SELECTED EXTRACT –
The mean (+SEM) time spent in both the open and closed arms. *There was a significant difference between MS 24 (N = 16) and SFR 24 (N = 5) in time spent in open arms (P < 0.05, ANOVA). ** Time spent in closed arms compared with time spent in open arms (P < 0.001, t test)

In trial progress there was a significant difference in both frequency and duration in closed and open arms [Closed arms frequency: (F(9,171) = 3.544, P < 0.0001) and duration: (Wilk’s λ F(9,11) = 6.045, P = 0.004), Open arms frequency: (Wilk’s λ F(9,11) = 8.086, P = 0.001) and duration: (F(9,171) = 6.253, P < 0.0001)].

There was no significant difference in any of the other parameters analysed.

Barnes maze

Acquisition trials

Latency to reach the target hole, total distance moved on the maze, and error frequency all decreased significantly over the course of the six acquisition trials (F(4.3,77.4) = 3.88, P = 0.005; F(5,90) = 2.56, P = 0.033; F(3.9,70.1) = 2.49, P = 0.05; respectively), indicating that the animals indeed learned the task. There was, however, no significant difference between the two experimental groups.

TASK INSTRUCTIONS –
1) Answer these questions using the maze results excerpt:
(a) Which two groups differed significantly in time spent in the open arms?
(b) How many acquisition trials were run in the Barnes maze?
(c) Did the two experimental groups differ significantly during the acquisition trials?
2) Transcribe the maze results excerpt from "The mean (+SEM)" to "other parameters analysed.".

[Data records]

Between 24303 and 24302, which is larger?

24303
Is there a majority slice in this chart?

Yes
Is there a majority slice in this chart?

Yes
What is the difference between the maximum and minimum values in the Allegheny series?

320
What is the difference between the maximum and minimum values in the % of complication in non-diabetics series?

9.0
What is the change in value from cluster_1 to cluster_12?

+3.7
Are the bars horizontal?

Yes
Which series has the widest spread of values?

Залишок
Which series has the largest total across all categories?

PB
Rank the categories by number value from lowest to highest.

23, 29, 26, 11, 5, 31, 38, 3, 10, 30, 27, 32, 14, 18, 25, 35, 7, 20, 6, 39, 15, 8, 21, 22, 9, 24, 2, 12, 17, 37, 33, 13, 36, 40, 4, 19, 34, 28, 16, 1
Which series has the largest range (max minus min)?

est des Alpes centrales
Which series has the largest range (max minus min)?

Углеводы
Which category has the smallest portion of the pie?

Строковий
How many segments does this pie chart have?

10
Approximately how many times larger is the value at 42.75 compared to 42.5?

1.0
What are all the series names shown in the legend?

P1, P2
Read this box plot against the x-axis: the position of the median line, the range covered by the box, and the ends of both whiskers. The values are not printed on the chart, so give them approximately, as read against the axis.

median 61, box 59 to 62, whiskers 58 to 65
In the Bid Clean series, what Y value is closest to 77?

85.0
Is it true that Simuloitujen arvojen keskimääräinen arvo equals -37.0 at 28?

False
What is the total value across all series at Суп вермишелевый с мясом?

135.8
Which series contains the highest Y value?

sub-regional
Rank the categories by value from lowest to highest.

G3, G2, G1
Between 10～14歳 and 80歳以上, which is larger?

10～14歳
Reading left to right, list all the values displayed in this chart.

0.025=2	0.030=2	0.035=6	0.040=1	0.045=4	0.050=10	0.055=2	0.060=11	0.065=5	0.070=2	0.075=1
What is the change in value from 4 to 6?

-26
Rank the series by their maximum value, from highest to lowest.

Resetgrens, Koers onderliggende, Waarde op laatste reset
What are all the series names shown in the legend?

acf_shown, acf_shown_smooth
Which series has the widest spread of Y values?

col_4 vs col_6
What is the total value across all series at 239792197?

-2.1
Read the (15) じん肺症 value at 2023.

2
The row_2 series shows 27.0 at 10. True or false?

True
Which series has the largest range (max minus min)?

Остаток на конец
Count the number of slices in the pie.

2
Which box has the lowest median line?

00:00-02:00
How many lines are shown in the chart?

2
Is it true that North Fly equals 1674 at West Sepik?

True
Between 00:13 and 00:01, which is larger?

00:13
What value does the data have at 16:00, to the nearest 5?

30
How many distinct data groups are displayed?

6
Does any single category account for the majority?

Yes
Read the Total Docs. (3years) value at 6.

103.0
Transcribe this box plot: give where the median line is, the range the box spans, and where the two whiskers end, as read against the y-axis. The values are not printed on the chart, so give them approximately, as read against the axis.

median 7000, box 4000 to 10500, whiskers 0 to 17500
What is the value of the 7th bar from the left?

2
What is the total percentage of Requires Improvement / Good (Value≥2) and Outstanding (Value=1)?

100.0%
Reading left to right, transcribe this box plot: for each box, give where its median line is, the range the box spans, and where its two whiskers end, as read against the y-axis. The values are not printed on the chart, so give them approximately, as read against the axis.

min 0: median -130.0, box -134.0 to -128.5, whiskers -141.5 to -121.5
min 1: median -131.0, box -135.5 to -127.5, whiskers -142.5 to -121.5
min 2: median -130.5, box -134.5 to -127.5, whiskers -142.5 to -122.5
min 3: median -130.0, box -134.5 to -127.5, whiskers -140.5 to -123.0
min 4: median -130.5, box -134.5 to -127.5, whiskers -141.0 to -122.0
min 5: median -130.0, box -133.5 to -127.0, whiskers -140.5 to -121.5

ANSWERS TO EACH TASK –
1)
(a) MS 24 (N = 16) and SFR 24 (N = 5)
(b) Six
(c) No

2)
The mean (+SEM) time spent in both the open and closed arms. *There was a significant difference between MS 24 (N = 16) and SFR 24 (N = 5) in time spent in open arms (P < 0.05, ANOVA). ** Time spent in closed arms compared with time spent in open arms (P < 0.001, t test)

In trial progress there was a significant difference in both frequency and duration in closed and open arms [Closed arms frequency: (F(9,171) = 3.544, P < 0.0001) and duration: (Wilk’s λ F(9,11) = 6.045, P = 0.004), Open arms frequency: (Wilk’s λ F(9,11) = 8.086, P = 0.001) and duration: (F(9,171) = 6.253, P < 0.0001)].

There was no significant difference in any of the other parameters analysed.